I once owned a Speedo, when I was 14. Maybe I was little older, but no more than 16. I was on the swim team, which is some excuse. But the color was grape, for which there is no excuse. Where was the parental supervision? Where was guidance? The result of my youthful folly has been a lifelong penance, but also an appalled fascination. At times, the Speedo feels like a Samuel Beckett play. Not fun to watch, but a begrudging respect endures for the severe purity.
The issue only gets more complicated when you take a more global view. In Europe, for example, the Speedo is not just ubiquitous, it’s compulsory. Board shorts are banned in French public pools for “hygienic reasons.” On the Riviera, skimpy briefs are not only standard-issue, they have a totally unironic talismanic status. Apparently, merely wearing a pair, regardless of how old or unfit you are, makes you instantly and attractively macho.
In Britain, there have been recent efforts to contain Euro-pouch fever. This summer, the Alton Towers vacation resort issued an injunction against swimwear that it deemed to be “more suited to Spain than Staffordshire.” A spokesperson said, “We feel this small brief style is not appropriate for a family venue.”
The ban was a tabloid sensation. “The battle of the bulge,” roared The Sun. “Busted for Speedoing!” Radio talk shows debated the story hotly. Shock jock Johnny Vaughan called it “an affront to civil liberties,” saying, “It’s every man’s right to bear, not wear, Speedos.”
Who is it that tells these people it’s OK to wear tinted Saran Wrap? Who is the best friend of every fat guy with a tan who says, “The teal nut-sling really takes it to a whole new level?”

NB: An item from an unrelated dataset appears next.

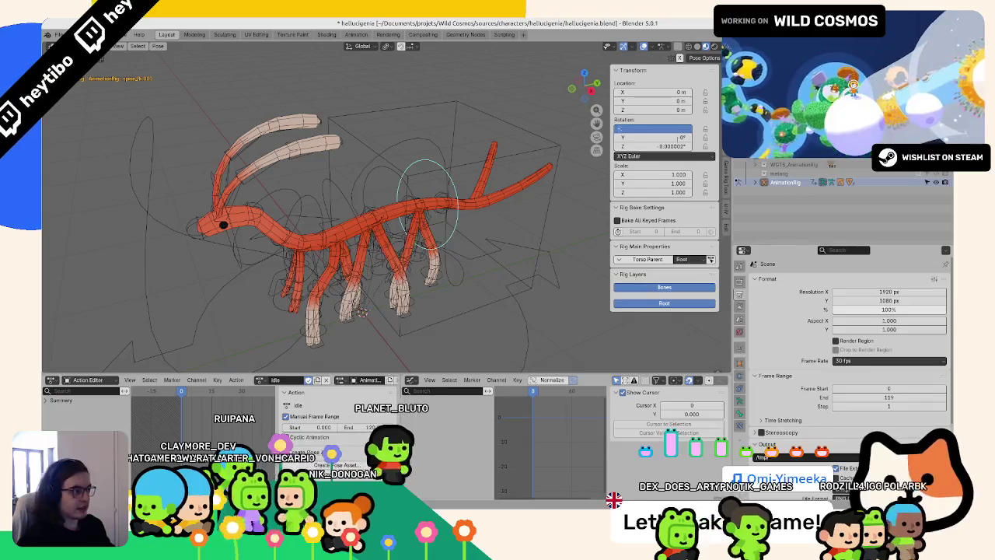
text(-10)
right_click(674, 135)
click(672, 129)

Such joking, as any good Freudian knows, simply indicates a deep-rooted anxiety. But it is an anxiety dealt with nationally in the best vaudeville tradition: by turning the fear-object into an over-the-top villain. Thus, the Speedo in England is the Omarosa of swimwear—the baddie you love to hate. As much as the Brits deride them, if Speedos were comprehensively banned, the country would miss them sorely, too.
The solution to Speedo-anxiety in America is also comedic, but it’s the comedy of unadulterated social terror. In sitcoms and movies, the Speedo is now the go-to signifier for any libidinous narcissist who has no respect for personal space. Russell Brand’s rock star in Forgetting Sarah Marshall, the scuba instructor in Along Came Polly, the yoga teacher in the upcoming Couples Retreat—all are serial Speedo offenders. In the 2005 movie Revolver, Ray Liotta’s hubristic Mafia boss sports a black Speedo while indulging a solarium tan obsession.
By this logic, Australia, where the Speedo was invented, should be purging its national guilt by putting every arch-nemesis and supervillain in cripplingly tight swimwear. But the reality is the complete opposite. Australians have embraced the “great Aussie cossie” and made it a national treasure. Far from being a sign of male peacock delusion, the Speedo Down Under is the symbol of down-to-earth heterosexual masculinity, as evidenced by its nicknames: budgie smugglers, or budgies, or smugglers. A spoof commercial for MTV Australia portrays blue-collar Speedo-clad men as an emergent minority asking the world for tolerance. “There’s a lot of us out there, smuggling,” says a truck driver wearing only a Speedo and work boots. “It’s a pretty standard thing.”
Peter Travis, the Sydney fashion student who invented the Speedo back in 1951, now designs ceramics. He told OutUK Magazine a few years ago that he ascribes the success of his work to “the Wow Factor—when all the elements of a design relate to each other in such a way that it gives a visual impression that is irresistible.” As for his career-launching three-inch briefs, Travis said he created them for “18- to 26-year-olds.”
Not, I repeat, not balding Casanovas or aging swingers or thigh-chafing tubs of lard. Swimming authorities and governing bodies, please take note.